» YOUR OBJECTIVE:
Report all lines of the records that contain "APERTURE".

» RECORDS FOR THIS EXERCISE:
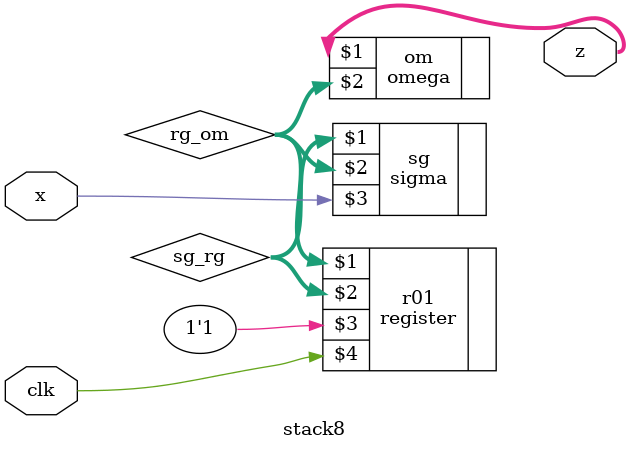
<source format=sv>
module stack8 (output [0:7]z,input x,input clk);

  wire [0:7]sg_rg;
  wire [0:7]rg_om;
  register r01 (rg_om,sg_rg,1'b1,clk);
  sigma sg (sg_rg,rg_om,x);
  omega om (z,rg_om);

endmodule

</source>
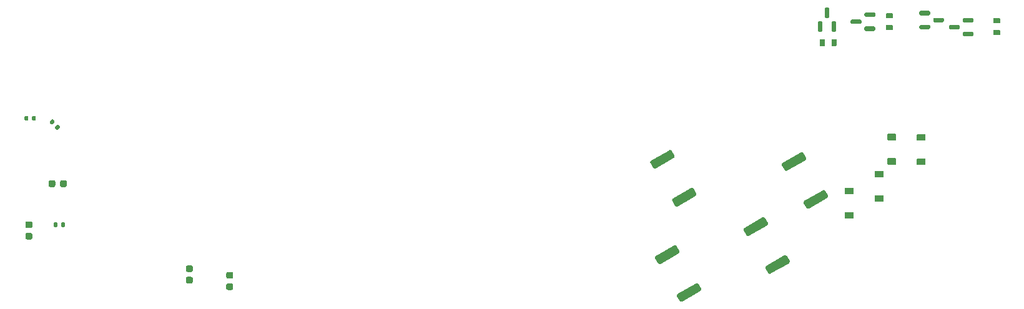
<source format=gbp>
G04 #@! TF.GenerationSoftware,KiCad,Pcbnew,8.0.7-8.0.7-0~ubuntu24.04.1*
G04 #@! TF.CreationDate,2025-01-06T00:47:06+00:00*
G04 #@! TF.ProjectId,VFRECU-VR,56465245-4355-42d5-9652-2e6b69636164,rev?*
G04 #@! TF.SameCoordinates,Original*
G04 #@! TF.FileFunction,Paste,Bot*
G04 #@! TF.FilePolarity,Positive*
%FSLAX46Y46*%
G04 Gerber Fmt 4.6, Leading zero omitted, Abs format (unit mm)*
G04 Created by KiCad (PCBNEW 8.0.7-8.0.7-0~ubuntu24.04.1) date 2025-01-06 00:47:06*
%MOMM*%
%LPD*%
G01*
G04 APERTURE LIST*
G04 APERTURE END LIST*
G04 #@! TO.C,C7*
G36*
G01*
X35036740Y35867740D02*
X35536740Y35867740D01*
G75*
G02*
X35761740Y35642740I0J-225000D01*
G01*
X35761740Y35192740D01*
G75*
G02*
X35536740Y34967740I-225000J0D01*
G01*
X35036740Y34967740D01*
G75*
G02*
X34811740Y35192740I0J225000D01*
G01*
X34811740Y35642740D01*
G75*
G02*
X35036740Y35867740I225000J0D01*
G01*
G37*
G36*
G01*
X35036740Y34317740D02*
X35536740Y34317740D01*
G75*
G02*
X35761740Y34092740I0J-225000D01*
G01*
X35761740Y33642740D01*
G75*
G02*
X35536740Y33417740I-225000J0D01*
G01*
X35036740Y33417740D01*
G75*
G02*
X34811740Y33642740I0J225000D01*
G01*
X34811740Y34092740D01*
G75*
G02*
X35036740Y34317740I225000J0D01*
G01*
G37*
G04 #@! TD*
G04 #@! TO.C,C9*
G36*
G01*
X13186920Y48090580D02*
X13186920Y47590580D01*
G75*
G02*
X12961920Y47365580I-225000J0D01*
G01*
X12511920Y47365580D01*
G75*
G02*
X12286920Y47590580I0J225000D01*
G01*
X12286920Y48090580D01*
G75*
G02*
X12511920Y48315580I225000J0D01*
G01*
X12961920Y48315580D01*
G75*
G02*
X13186920Y48090580I0J-225000D01*
G01*
G37*
G36*
G01*
X11636920Y48090580D02*
X11636920Y47590580D01*
G75*
G02*
X11411920Y47365580I-225000J0D01*
G01*
X10961920Y47365580D01*
G75*
G02*
X10736920Y47590580I0J225000D01*
G01*
X10736920Y48090580D01*
G75*
G02*
X10961920Y48315580I225000J0D01*
G01*
X11411920Y48315580D01*
G75*
G02*
X11636920Y48090580I0J-225000D01*
G01*
G37*
G04 #@! TD*
G04 #@! TO.C,R42*
G36*
G01*
X7448120Y56527800D02*
X7448120Y56897800D01*
G75*
G02*
X7583120Y57032800I135000J0D01*
G01*
X7853120Y57032800D01*
G75*
G02*
X7988120Y56897800I0J-135000D01*
G01*
X7988120Y56527800D01*
G75*
G02*
X7853120Y56392800I-135000J0D01*
G01*
X7583120Y56392800D01*
G75*
G02*
X7448120Y56527800I0J135000D01*
G01*
G37*
G36*
G01*
X8468120Y56527800D02*
X8468120Y56897800D01*
G75*
G02*
X8603120Y57032800I135000J0D01*
G01*
X8873120Y57032800D01*
G75*
G02*
X9008120Y56897800I0J-135000D01*
G01*
X9008120Y56527800D01*
G75*
G02*
X8873120Y56392800I-135000J0D01*
G01*
X8603120Y56392800D01*
G75*
G02*
X8468120Y56527800I0J135000D01*
G01*
G37*
G04 #@! TD*
G04 #@! TO.C,R16*
G36*
G01*
X117593000Y67354000D02*
X117593000Y66574000D01*
G75*
G02*
X117523000Y66504000I-70000J0D01*
G01*
X116963000Y66504000D01*
G75*
G02*
X116893000Y66574000I0J70000D01*
G01*
X116893000Y67354000D01*
G75*
G02*
X116963000Y67424000I70000J0D01*
G01*
X117523000Y67424000D01*
G75*
G02*
X117593000Y67354000I0J-70000D01*
G01*
G37*
G36*
G01*
X115993000Y67354000D02*
X115993000Y66574000D01*
G75*
G02*
X115923000Y66504000I-70000J0D01*
G01*
X115363000Y66504000D01*
G75*
G02*
X115293000Y66574000I0J70000D01*
G01*
X115293000Y67354000D01*
G75*
G02*
X115363000Y67424000I70000J0D01*
G01*
X115923000Y67424000D01*
G75*
G02*
X115993000Y67354000I0J-70000D01*
G01*
G37*
G04 #@! TD*
G04 #@! TO.C,D2*
G36*
G01*
X129564000Y50373000D02*
X128544000Y50373000D01*
G75*
G02*
X128454000Y50463000I0J90000D01*
G01*
X128454000Y51183000D01*
G75*
G02*
X128544000Y51273000I90000J0D01*
G01*
X129564000Y51273000D01*
G75*
G02*
X129654000Y51183000I0J-90000D01*
G01*
X129654000Y50463000D01*
G75*
G02*
X129564000Y50373000I-90000J0D01*
G01*
G37*
G36*
G01*
X129564000Y53673000D02*
X128544000Y53673000D01*
G75*
G02*
X128454000Y53763000I0J90000D01*
G01*
X128454000Y54483000D01*
G75*
G02*
X128544000Y54573000I90000J0D01*
G01*
X129564000Y54573000D01*
G75*
G02*
X129654000Y54483000I0J-90000D01*
G01*
X129654000Y53763000D01*
G75*
G02*
X129564000Y53673000I-90000J0D01*
G01*
G37*
G04 #@! TD*
G04 #@! TO.C,D5*
G36*
G01*
X125572000Y50400000D02*
X124552000Y50400000D01*
G75*
G02*
X124462000Y50490000I0J90000D01*
G01*
X124462000Y51210000D01*
G75*
G02*
X124552000Y51300000I90000J0D01*
G01*
X125572000Y51300000D01*
G75*
G02*
X125662000Y51210000I0J-90000D01*
G01*
X125662000Y50490000D01*
G75*
G02*
X125572000Y50400000I-90000J0D01*
G01*
G37*
G36*
G01*
X125572000Y53700000D02*
X124552000Y53700000D01*
G75*
G02*
X124462000Y53790000I0J90000D01*
G01*
X124462000Y54510000D01*
G75*
G02*
X124552000Y54600000I90000J0D01*
G01*
X125572000Y54600000D01*
G75*
G02*
X125662000Y54510000I0J-90000D01*
G01*
X125662000Y53790000D01*
G75*
G02*
X125572000Y53700000I-90000J0D01*
G01*
G37*
G04 #@! TD*
G04 #@! TO.C,R26*
G36*
G01*
X124352072Y70957000D02*
X125132072Y70957000D01*
G75*
G02*
X125202072Y70887000I0J-70000D01*
G01*
X125202072Y70327000D01*
G75*
G02*
X125132072Y70257000I-70000J0D01*
G01*
X124352072Y70257000D01*
G75*
G02*
X124282072Y70327000I0J70000D01*
G01*
X124282072Y70887000D01*
G75*
G02*
X124352072Y70957000I70000J0D01*
G01*
G37*
G36*
G01*
X124352072Y69357000D02*
X125132072Y69357000D01*
G75*
G02*
X125202072Y69287000I0J-70000D01*
G01*
X125202072Y68727000D01*
G75*
G02*
X125132072Y68657000I-70000J0D01*
G01*
X124352072Y68657000D01*
G75*
G02*
X124282072Y68727000I0J70000D01*
G01*
X124282072Y69287000D01*
G75*
G02*
X124352072Y69357000I70000J0D01*
G01*
G37*
G04 #@! TD*
G04 #@! TO.C,R41*
G36*
G01*
X10888403Y56287708D02*
X11150032Y56549337D01*
G75*
G02*
X11340950Y56549337I95459J-95459D01*
G01*
X11531869Y56358418D01*
G75*
G02*
X11531869Y56167500I-95459J-95459D01*
G01*
X11270240Y55905871D01*
G75*
G02*
X11079322Y55905871I-95459J95459D01*
G01*
X10888403Y56096790D01*
G75*
G02*
X10888403Y56287708I95459J95459D01*
G01*
G37*
G36*
G01*
X11609651Y55566460D02*
X11871280Y55828089D01*
G75*
G02*
X12062198Y55828089I95459J-95459D01*
G01*
X12253117Y55637170D01*
G75*
G02*
X12253117Y55446252I-95459J-95459D01*
G01*
X11991488Y55184623D01*
G75*
G02*
X11800570Y55184623I-95459J95459D01*
G01*
X11609651Y55375542D01*
G75*
G02*
X11609651Y55566460I95459J95459D01*
G01*
G37*
G04 #@! TD*
G04 #@! TO.C,D3*
G36*
G01*
X119794000Y43095000D02*
X118774000Y43095000D01*
G75*
G02*
X118684000Y43185000I0J90000D01*
G01*
X118684000Y43905000D01*
G75*
G02*
X118774000Y43995000I90000J0D01*
G01*
X119794000Y43995000D01*
G75*
G02*
X119884000Y43905000I0J-90000D01*
G01*
X119884000Y43185000D01*
G75*
G02*
X119794000Y43095000I-90000J0D01*
G01*
G37*
G36*
G01*
X119794000Y46395000D02*
X118774000Y46395000D01*
G75*
G02*
X118684000Y46485000I0J90000D01*
G01*
X118684000Y47205000D01*
G75*
G02*
X118774000Y47295000I90000J0D01*
G01*
X119794000Y47295000D01*
G75*
G02*
X119884000Y47205000I0J-90000D01*
G01*
X119884000Y46485000D01*
G75*
G02*
X119794000Y46395000I-90000J0D01*
G01*
G37*
G04 #@! TD*
G04 #@! TO.C,R12*
G36*
G01*
X116315586Y45900460D02*
X113847414Y44475460D01*
G75*
G02*
X113505908Y44566966I-125000J216506D01*
G01*
X113143408Y45194834D01*
G75*
G02*
X113234914Y45536340I216506J125000D01*
G01*
X115703086Y46961340D01*
G75*
G02*
X116044592Y46869834I125000J-216506D01*
G01*
X116407092Y46241966D01*
G75*
G02*
X116315586Y45900460I-216506J-125000D01*
G01*
G37*
G36*
G01*
X113353086Y51031660D02*
X110884914Y49606660D01*
G75*
G02*
X110543408Y49698166I-125000J216506D01*
G01*
X110180908Y50326034D01*
G75*
G02*
X110272414Y50667540I216506J125000D01*
G01*
X112740586Y52092540D01*
G75*
G02*
X113082092Y52001034I125000J-216506D01*
G01*
X113444592Y51373166D01*
G75*
G02*
X113353086Y51031660I-216506J-125000D01*
G01*
G37*
G04 #@! TD*
G04 #@! TO.C,C6*
G36*
G01*
X29565580Y36756740D02*
X30065580Y36756740D01*
G75*
G02*
X30290580Y36531740I0J-225000D01*
G01*
X30290580Y36081740D01*
G75*
G02*
X30065580Y35856740I-225000J0D01*
G01*
X29565580Y35856740D01*
G75*
G02*
X29340580Y36081740I0J225000D01*
G01*
X29340580Y36531740D01*
G75*
G02*
X29565580Y36756740I225000J0D01*
G01*
G37*
G36*
G01*
X29565580Y35206740D02*
X30065580Y35206740D01*
G75*
G02*
X30290580Y34981740I0J-225000D01*
G01*
X30290580Y34531740D01*
G75*
G02*
X30065580Y34306740I-225000J0D01*
G01*
X29565580Y34306740D01*
G75*
G02*
X29340580Y34531740I0J225000D01*
G01*
X29340580Y34981740D01*
G75*
G02*
X29565580Y35206740I225000J0D01*
G01*
G37*
G04 #@! TD*
G04 #@! TO.C,D4*
G36*
G01*
X123868000Y45394000D02*
X122848000Y45394000D01*
G75*
G02*
X122758000Y45484000I0J90000D01*
G01*
X122758000Y46204000D01*
G75*
G02*
X122848000Y46294000I90000J0D01*
G01*
X123868000Y46294000D01*
G75*
G02*
X123958000Y46204000I0J-90000D01*
G01*
X123958000Y45484000D01*
G75*
G02*
X123868000Y45394000I-90000J0D01*
G01*
G37*
G36*
G01*
X123868000Y48694000D02*
X122848000Y48694000D01*
G75*
G02*
X122758000Y48784000I0J90000D01*
G01*
X122758000Y49504000D01*
G75*
G02*
X122848000Y49594000I90000J0D01*
G01*
X123868000Y49594000D01*
G75*
G02*
X123958000Y49504000I0J-90000D01*
G01*
X123958000Y48784000D01*
G75*
G02*
X123868000Y48694000I-90000J0D01*
G01*
G37*
G04 #@! TD*
G04 #@! TO.C,D7*
G36*
G01*
X117371000Y68426000D02*
X117071000Y68426000D01*
G75*
G02*
X116921000Y68576000I0J150000D01*
G01*
X116921000Y69751000D01*
G75*
G02*
X117071000Y69901000I150000J0D01*
G01*
X117371000Y69901000D01*
G75*
G02*
X117521000Y69751000I0J-150000D01*
G01*
X117521000Y68576000D01*
G75*
G02*
X117371000Y68426000I-150000J0D01*
G01*
G37*
G36*
G01*
X116421000Y70301000D02*
X116121000Y70301000D01*
G75*
G02*
X115971000Y70451000I0J150000D01*
G01*
X115971000Y71626000D01*
G75*
G02*
X116121000Y71776000I150000J0D01*
G01*
X116421000Y71776000D01*
G75*
G02*
X116571000Y71626000I0J-150000D01*
G01*
X116571000Y70451000D01*
G75*
G02*
X116421000Y70301000I-150000J0D01*
G01*
G37*
G36*
G01*
X115471000Y68426000D02*
X115171000Y68426000D01*
G75*
G02*
X115021000Y68576000I0J150000D01*
G01*
X115021000Y69751000D01*
G75*
G02*
X115171000Y69901000I150000J0D01*
G01*
X115471000Y69901000D01*
G75*
G02*
X115621000Y69751000I0J-150000D01*
G01*
X115621000Y68576000D01*
G75*
G02*
X115471000Y68426000I-150000J0D01*
G01*
G37*
G04 #@! TD*
G04 #@! TO.C,R25*
G36*
G01*
X138885000Y70283000D02*
X139665000Y70283000D01*
G75*
G02*
X139735000Y70213000I0J-70000D01*
G01*
X139735000Y69653000D01*
G75*
G02*
X139665000Y69583000I-70000J0D01*
G01*
X138885000Y69583000D01*
G75*
G02*
X138815000Y69653000I0J70000D01*
G01*
X138815000Y70213000D01*
G75*
G02*
X138885000Y70283000I70000J0D01*
G01*
G37*
G36*
G01*
X138885000Y68683000D02*
X139665000Y68683000D01*
G75*
G02*
X139735000Y68613000I0J-70000D01*
G01*
X139735000Y68053000D01*
G75*
G02*
X139665000Y67983000I-70000J0D01*
G01*
X138885000Y67983000D01*
G75*
G02*
X138815000Y68053000I0J70000D01*
G01*
X138815000Y68613000D01*
G75*
G02*
X138885000Y68683000I70000J0D01*
G01*
G37*
G04 #@! TD*
G04 #@! TO.C,R18*
G36*
G01*
X98465586Y46196460D02*
X95997414Y44771460D01*
G75*
G02*
X95655908Y44862966I-125000J216506D01*
G01*
X95293408Y45490834D01*
G75*
G02*
X95384914Y45832340I216506J125000D01*
G01*
X97853086Y47257340D01*
G75*
G02*
X98194592Y47165834I125000J-216506D01*
G01*
X98557092Y46537966D01*
G75*
G02*
X98465586Y46196460I-216506J-125000D01*
G01*
G37*
G36*
G01*
X95503086Y51327660D02*
X93034914Y49902660D01*
G75*
G02*
X92693408Y49994166I-125000J216506D01*
G01*
X92330908Y50622034D01*
G75*
G02*
X92422414Y50963540I216506J125000D01*
G01*
X94890586Y52388540D01*
G75*
G02*
X95232092Y52297034I125000J-216506D01*
G01*
X95594592Y51669166D01*
G75*
G02*
X95503086Y51327660I-216506J-125000D01*
G01*
G37*
G04 #@! TD*
G04 #@! TO.C,R13*
G36*
G01*
X99118586Y33268460D02*
X96650414Y31843460D01*
G75*
G02*
X96308908Y31934966I-125000J216506D01*
G01*
X95946408Y32562834D01*
G75*
G02*
X96037914Y32904340I216506J125000D01*
G01*
X98506086Y34329340D01*
G75*
G02*
X98847592Y34237834I125000J-216506D01*
G01*
X99210092Y33609966D01*
G75*
G02*
X99118586Y33268460I-216506J-125000D01*
G01*
G37*
G36*
G01*
X96156086Y38399660D02*
X93687914Y36974660D01*
G75*
G02*
X93346408Y37066166I-125000J216506D01*
G01*
X92983908Y37694034D01*
G75*
G02*
X93075414Y38035540I216506J125000D01*
G01*
X95543586Y39460540D01*
G75*
G02*
X95885092Y39369034I125000J-216506D01*
G01*
X96247592Y38741166D01*
G75*
G02*
X96156086Y38399660I-216506J-125000D01*
G01*
G37*
G04 #@! TD*
G04 #@! TO.C,Q12*
G36*
G01*
X122832000Y70907000D02*
X122832000Y70607000D01*
G75*
G02*
X122682000Y70457000I-150000J0D01*
G01*
X121507000Y70457000D01*
G75*
G02*
X121357000Y70607000I0J150000D01*
G01*
X121357000Y70907000D01*
G75*
G02*
X121507000Y71057000I150000J0D01*
G01*
X122682000Y71057000D01*
G75*
G02*
X122832000Y70907000I0J-150000D01*
G01*
G37*
G36*
G01*
X120957000Y69957000D02*
X120957000Y69657000D01*
G75*
G02*
X120807000Y69507000I-150000J0D01*
G01*
X119632000Y69507000D01*
G75*
G02*
X119482000Y69657000I0J150000D01*
G01*
X119482000Y69957000D01*
G75*
G02*
X119632000Y70107000I150000J0D01*
G01*
X120807000Y70107000D01*
G75*
G02*
X120957000Y69957000I0J-150000D01*
G01*
G37*
G36*
G01*
X122832000Y69007000D02*
X122832000Y68707000D01*
G75*
G02*
X122682000Y68557000I-150000J0D01*
G01*
X121507000Y68557000D01*
G75*
G02*
X121357000Y68707000I0J150000D01*
G01*
X121357000Y69007000D01*
G75*
G02*
X121507000Y69157000I150000J0D01*
G01*
X122682000Y69157000D01*
G75*
G02*
X122832000Y69007000I0J-150000D01*
G01*
G37*
G04 #@! TD*
G04 #@! TO.C,C8*
G36*
G01*
X7813020Y42723200D02*
X8313020Y42723200D01*
G75*
G02*
X8538020Y42498200I0J-225000D01*
G01*
X8538020Y42048200D01*
G75*
G02*
X8313020Y41823200I-225000J0D01*
G01*
X7813020Y41823200D01*
G75*
G02*
X7588020Y42048200I0J225000D01*
G01*
X7588020Y42498200D01*
G75*
G02*
X7813020Y42723200I225000J0D01*
G01*
G37*
G36*
G01*
X7813020Y41173200D02*
X8313020Y41173200D01*
G75*
G02*
X8538020Y40948200I0J-225000D01*
G01*
X8538020Y40498200D01*
G75*
G02*
X8313020Y40273200I-225000J0D01*
G01*
X7813020Y40273200D01*
G75*
G02*
X7588020Y40498200I0J225000D01*
G01*
X7588020Y40948200D01*
G75*
G02*
X7813020Y41173200I225000J0D01*
G01*
G37*
G04 #@! TD*
G04 #@! TO.C,D6*
G36*
G01*
X128802000Y68930000D02*
X128802000Y69230000D01*
G75*
G02*
X128952000Y69380000I150000J0D01*
G01*
X130127000Y69380000D01*
G75*
G02*
X130277000Y69230000I0J-150000D01*
G01*
X130277000Y68930000D01*
G75*
G02*
X130127000Y68780000I-150000J0D01*
G01*
X128952000Y68780000D01*
G75*
G02*
X128802000Y68930000I0J150000D01*
G01*
G37*
G36*
G01*
X130677000Y69880000D02*
X130677000Y70180000D01*
G75*
G02*
X130827000Y70330000I150000J0D01*
G01*
X132002000Y70330000D01*
G75*
G02*
X132152000Y70180000I0J-150000D01*
G01*
X132152000Y69880000D01*
G75*
G02*
X132002000Y69730000I-150000J0D01*
G01*
X130827000Y69730000D01*
G75*
G02*
X130677000Y69880000I0J150000D01*
G01*
G37*
G36*
G01*
X128802000Y70830000D02*
X128802000Y71130000D01*
G75*
G02*
X128952000Y71280000I150000J0D01*
G01*
X130127000Y71280000D01*
G75*
G02*
X130277000Y71130000I0J-150000D01*
G01*
X130277000Y70830000D01*
G75*
G02*
X130127000Y70680000I-150000J0D01*
G01*
X128952000Y70680000D01*
G75*
G02*
X128802000Y70830000I0J150000D01*
G01*
G37*
G04 #@! TD*
G04 #@! TO.C,R14*
G36*
G01*
X111119586Y37056460D02*
X108651414Y35631460D01*
G75*
G02*
X108309908Y35722966I-125000J216506D01*
G01*
X107947408Y36350834D01*
G75*
G02*
X108038914Y36692340I216506J125000D01*
G01*
X110507086Y38117340D01*
G75*
G02*
X110848592Y38025834I125000J-216506D01*
G01*
X111211092Y37397966D01*
G75*
G02*
X111119586Y37056460I-216506J-125000D01*
G01*
G37*
G36*
G01*
X108157086Y42187660D02*
X105688914Y40762660D01*
G75*
G02*
X105347408Y40854166I-125000J216506D01*
G01*
X104984908Y41482034D01*
G75*
G02*
X105076414Y41823540I216506J125000D01*
G01*
X107544586Y43248540D01*
G75*
G02*
X107886092Y43157034I125000J-216506D01*
G01*
X108248592Y42529166D01*
G75*
G02*
X108157086Y42187660I-216506J-125000D01*
G01*
G37*
G04 #@! TD*
G04 #@! TO.C,Q11*
G36*
G01*
X136144000Y70164000D02*
X136144000Y69864000D01*
G75*
G02*
X135994000Y69714000I-150000J0D01*
G01*
X134819000Y69714000D01*
G75*
G02*
X134669000Y69864000I0J150000D01*
G01*
X134669000Y70164000D01*
G75*
G02*
X134819000Y70314000I150000J0D01*
G01*
X135994000Y70314000D01*
G75*
G02*
X136144000Y70164000I0J-150000D01*
G01*
G37*
G36*
G01*
X134269000Y69214000D02*
X134269000Y68914000D01*
G75*
G02*
X134119000Y68764000I-150000J0D01*
G01*
X132944000Y68764000D01*
G75*
G02*
X132794000Y68914000I0J150000D01*
G01*
X132794000Y69214000D01*
G75*
G02*
X132944000Y69364000I150000J0D01*
G01*
X134119000Y69364000D01*
G75*
G02*
X134269000Y69214000I0J-150000D01*
G01*
G37*
G36*
G01*
X136144000Y68264000D02*
X136144000Y67964000D01*
G75*
G02*
X135994000Y67814000I-150000J0D01*
G01*
X134819000Y67814000D01*
G75*
G02*
X134669000Y67964000I0J150000D01*
G01*
X134669000Y68264000D01*
G75*
G02*
X134819000Y68414000I150000J0D01*
G01*
X135994000Y68414000D01*
G75*
G02*
X136144000Y68264000I0J-150000D01*
G01*
G37*
G04 #@! TD*
G04 #@! TO.C,R1A*
G36*
G01*
X11397820Y42085360D02*
X11397820Y42455360D01*
G75*
G02*
X11532820Y42590360I135000J0D01*
G01*
X11802820Y42590360D01*
G75*
G02*
X11937820Y42455360I0J-135000D01*
G01*
X11937820Y42085360D01*
G75*
G02*
X11802820Y41950360I-135000J0D01*
G01*
X11532820Y41950360D01*
G75*
G02*
X11397820Y42085360I0J135000D01*
G01*
G37*
G36*
G01*
X12417820Y42085360D02*
X12417820Y42455360D01*
G75*
G02*
X12552820Y42590360I135000J0D01*
G01*
X12822820Y42590360D01*
G75*
G02*
X12957820Y42455360I0J-135000D01*
G01*
X12957820Y42085360D01*
G75*
G02*
X12822820Y41950360I-135000J0D01*
G01*
X12552820Y41950360D01*
G75*
G02*
X12417820Y42085360I0J135000D01*
G01*
G37*
G04 #@! TD*
M02*

</source>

» SOLUTION FOR THIS PROBLEM:
G04 APERTURE LIST*
G04 APERTURE END LIST*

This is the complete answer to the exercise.